A mes paroles, le jeune homme tenta de se redresser mais je l'en empêchai : " Reste tranquille et raconte-moi plutôt ce qu'il s'est passé" lui demandai-je en commençant à le dévêtir. Son adversaire pouvait se vanter de lui avoir proprement entaillé l'épaule. Rien de bien grave. D'ici quelques jours il ne souffrirait plus. L'histoire, elle, était moins banale. Un peu plus tôt dans la soirée, Eric avait contacté son fils par Atout pour que celui-ci vienne lui prêter main forte. A eux deux, ils étaient parvenus à mettre en déroute l'agresseur d'Eric. Yarick s'était tu, ne songeant pas à poursuivre. Je m'assis donc sur le rebord du lit et l'interrogeai : " Qui était-ce ?"
Il l'ignorait, la carrure indiquait un homme, mais son visage disparaissait entièrement sous un capuchon d'un vert semblable à celui de ses vêtements. Je ne comprenais pas comment Eric avait réuni la concentration nécessaire à un contact d'Atout en se battant, mais je m'abstins de poser la question car Yarick continuait.
    " Mon père était blessé également. Comme je ne pouvais pas l'amener ici, j'ai appelé Gerard avant toi pour qu'il prenne soin de lui." J'acquiesçai de la tête.
La blessure de Yarick ne saignait plus, je l'aidai à se relever et le raccompagnai à sa chambre.

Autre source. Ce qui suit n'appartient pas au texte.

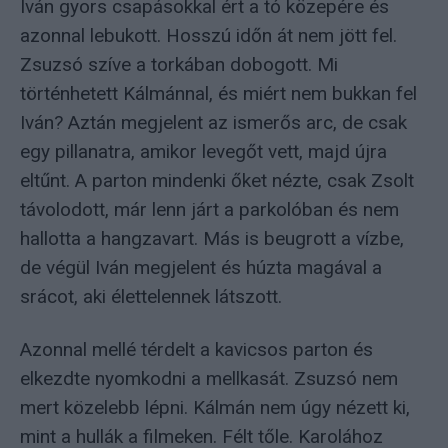
Iván gyors csapásokkal ért a tó közepére és
azonnal lebukott. Hosszú időn át nem jött fel.
Zsuzsó szíve a torkában dobogott. Mi
történhetett Kálmánnal, és miért nem bukkan fel
Iván? Aztán megjelent az ismerős arc, de csak
egy pillanatra, amikor levegőt vett, majd újra
eltűnt. A parton mindenki őket nézte, csak Zsolt
távolodott, már lenn járt a parkolóban és nem
hallotta a hangzavart. Más is beugrott a vízbe,
de végül Iván megjelent és húzta magával a
srácot, aki élettelennek látszott.
Azonnal mellé térdelt a kavicsos parton és
elkezdte nyomkodni a mellkasát. Zsuzsó nem
mert közelebb lépni. Kálmán nem úgy nézett ki,
mint a hullák a filmeken. Félt tőle. Karolához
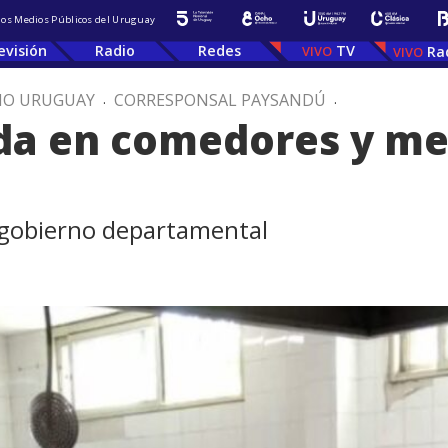
 los Medios Públicos del Uruguay
evisión
Radio
Redes
TV
Ra
IO URUGUAY
.
CORRESPONSAL PAYSANDÚ
.
da en comedores y me
 gobierno departamental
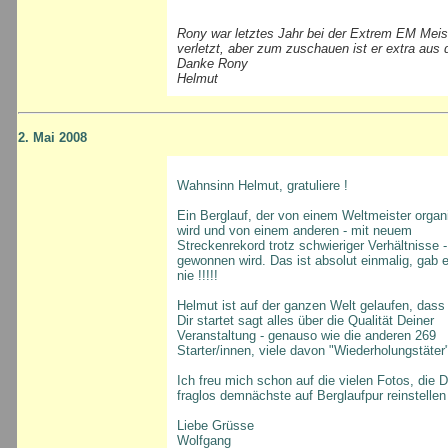
Rony war letztes Jahr bei der Extrem EM Meist
verletzt, aber zum zuschauen ist er extra aus
Danke Rony
Helmut
2. Mai 2008
Wahnsinn Helmut, gratuliere !
Ein Berglauf, der von einem Weltmeister organi
wird und von einem anderen - mit neuem
Streckenrekord trotz schwieriger Verhältnisse -
gewonnen wird. Das ist absolut einmalig, gab 
nie !!!!!
Helmut ist auf der ganzen Welt gelaufen, dass 
Dir startet sagt alles über die Qualität Deiner
Veranstaltung - genauso wie die anderen 269
Starter/innen, viele davon "Wiederholungstäter
Ich freu mich schon auf die vielen Fotos, die 
fraglos demnächste auf Berglaufpur reinstellen 
Liebe Grüsse
Wolfgang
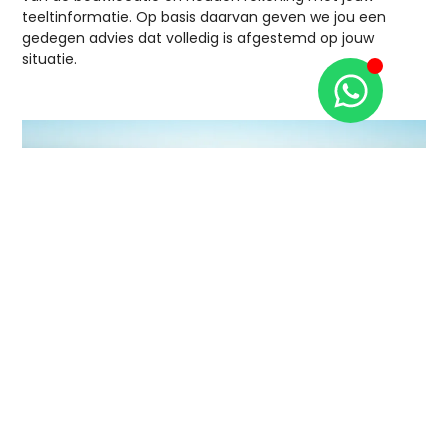
teeltinformatie. Op basis daarvan geven we jou een
gedegen advies dat volledig is afgestemd op jouw
situatie.
Budowa szklarni z
Ammerlaan
Construction?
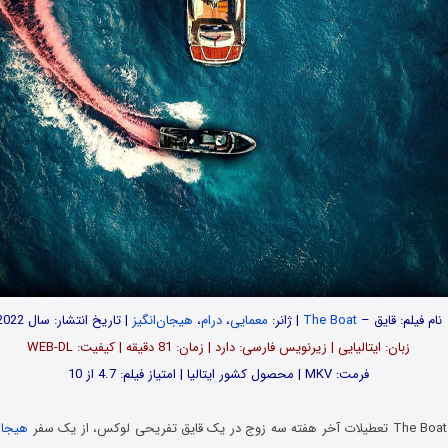
نام فیلم: قایق –
The Boat
| ژانر:
معمایی
،
درام
،
هیجان‌انگیز
| تاریخ انتشار: سال 2022
زبان: ایتالیایی | زیرنویس فارسی: دارد | زمان: 81 دقیقه | کیفیت: WEB-DL
فرمت: MKV | محصول کشور ایتالیا | امتیاز فیلم: 4.7 از 10
هیجان‌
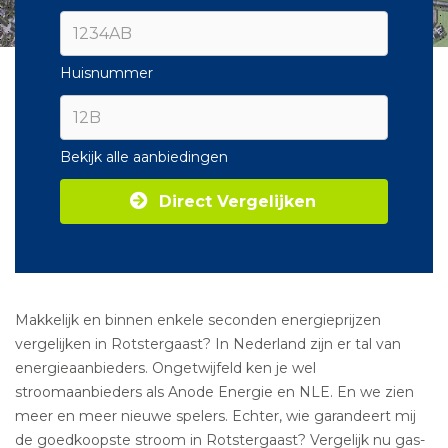
Huisnummer
Bekijk alle aanbiedingen
Direct Vergelijken
Makkelijk en binnen enkele seconden energieprijzen
vergelijken in Rotstergaast? In Nederland zijn er tal van
energieaanbieders. Ongetwijfeld ken je wel
stroomaanbieders als Anode Energie en NLE. En we zien
meer en meer nieuwe spelers. Echter, wie garandeert mij
de goedkoopste stroom in Rotstergaast? Vergelijk nu gas-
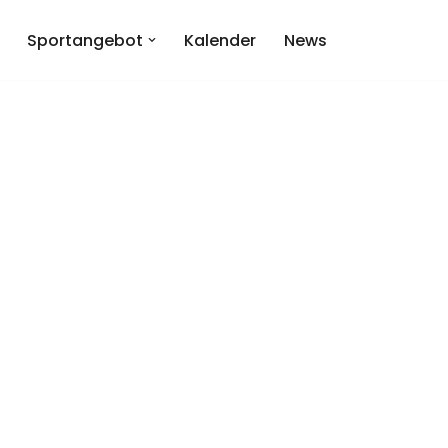
Sportangebot
Kalender
News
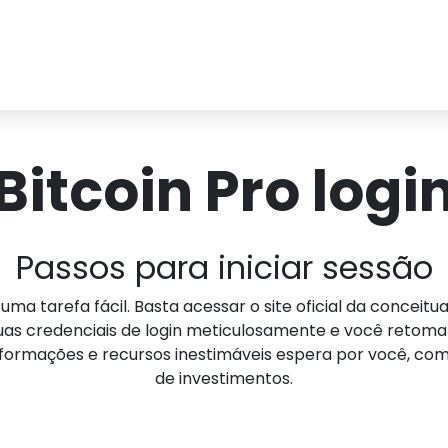
Bitcoin Pro logi
Passos para iniciar sessão
 uma tarefa fácil. Basta acessar o site oficial da conce
 suas credenciais de login meticulosamente e você retom
informações e recursos inestimáveis espera por você, com
de investimentos.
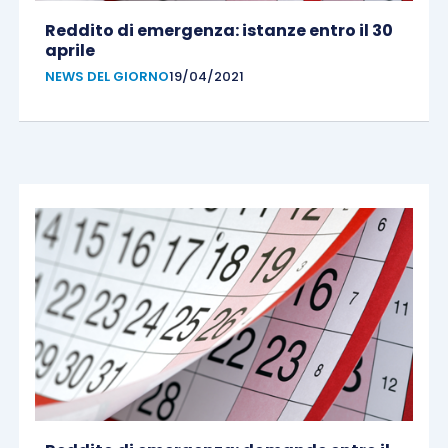
Reddito di emergenza: istanze entro il 30
aprile
NEWS DEL GIORNO
19/04/2021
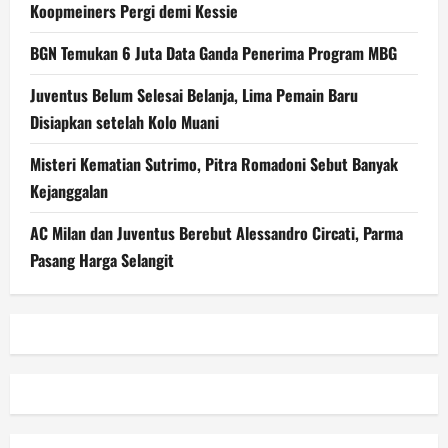
Koopmeiners Pergi demi Kessie
BGN Temukan 6 Juta Data Ganda Penerima Program MBG
Juventus Belum Selesai Belanja, Lima Pemain Baru
Disiapkan setelah Kolo Muani
Misteri Kematian Sutrimo, Pitra Romadoni Sebut Banyak
Kejanggalan
AC Milan dan Juventus Berebut Alessandro Circati, Parma
Pasang Harga Selangit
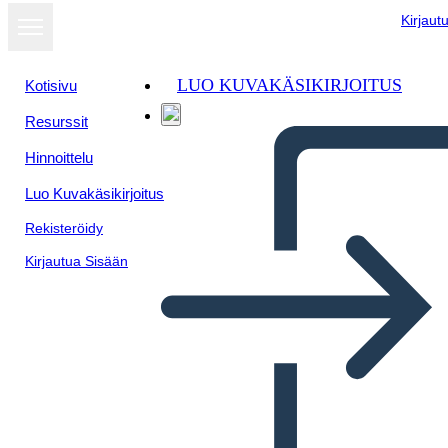
Kirjaut
LUO KUVAKÄSIKIRJOITUS
Kotisivu
Resurssit
Näytä
Hinnoittelu
diaesityksenä
Luo Kuvakäsikirjoitus
Rekisteröidy
Kirjautua Sisään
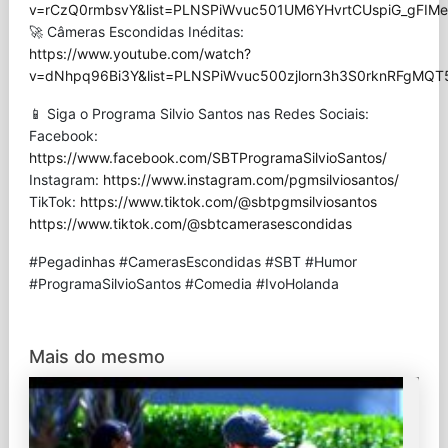
v=rCzQ0rmbsvY&list=PLNSPiWvuc501UM6YHvrtCUspiG_gFIMe
🚀 Câmeras Escondidas Inéditas:
https://www.youtube.com/watch?
v=dNhpq96Bi3Y&list=PLNSPiWvuc500zjlorn3h3S0rknRFgMQT
📱 Siga o Programa Silvio Santos nas Redes Sociais:
Facebook:
https://www.facebook.com/SBTProgramaSilvioSantos/
Instagram:
https://www.instagram.com/pgmsilviosantos/
TikTok:
https://www.tiktok.com/@sbtpgmsilviosantos
https://www.tiktok.com/@sbtcamerasescondidas
#Pegadinhas #CamerasEscondidas #SBT #Humor
#ProgramaSilvioSantos #Comedia #IvoHolanda
Mais do mesmo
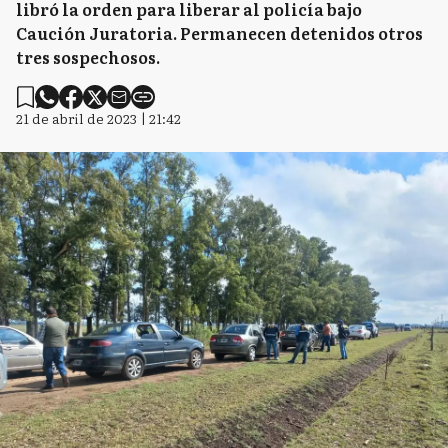
libró la orden para liberar al policía bajo
Caución Juratoria. Permanecen detenidos otros
tres sospechosos.
21 de abril de 2023 | 21:42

     Mandor nous guida à travers un long bâtiment jusqu'à nos montures, apparemment bien soignées. Le fumet des écuries me semblait une odeur familière rassurante après ces journées passées dans le dédale étrange des passes de Sawall. Bien que nous partions dans l'intention de chercher Karadriel, notre hôte ne trahissait aucune impatience. Son bras sûr m'aida galamment à monter et après quelques paroles échangées nous quittâmes au pas les écuries, puis, pressant un peu plus nos chevaux, les Cours du Chaos.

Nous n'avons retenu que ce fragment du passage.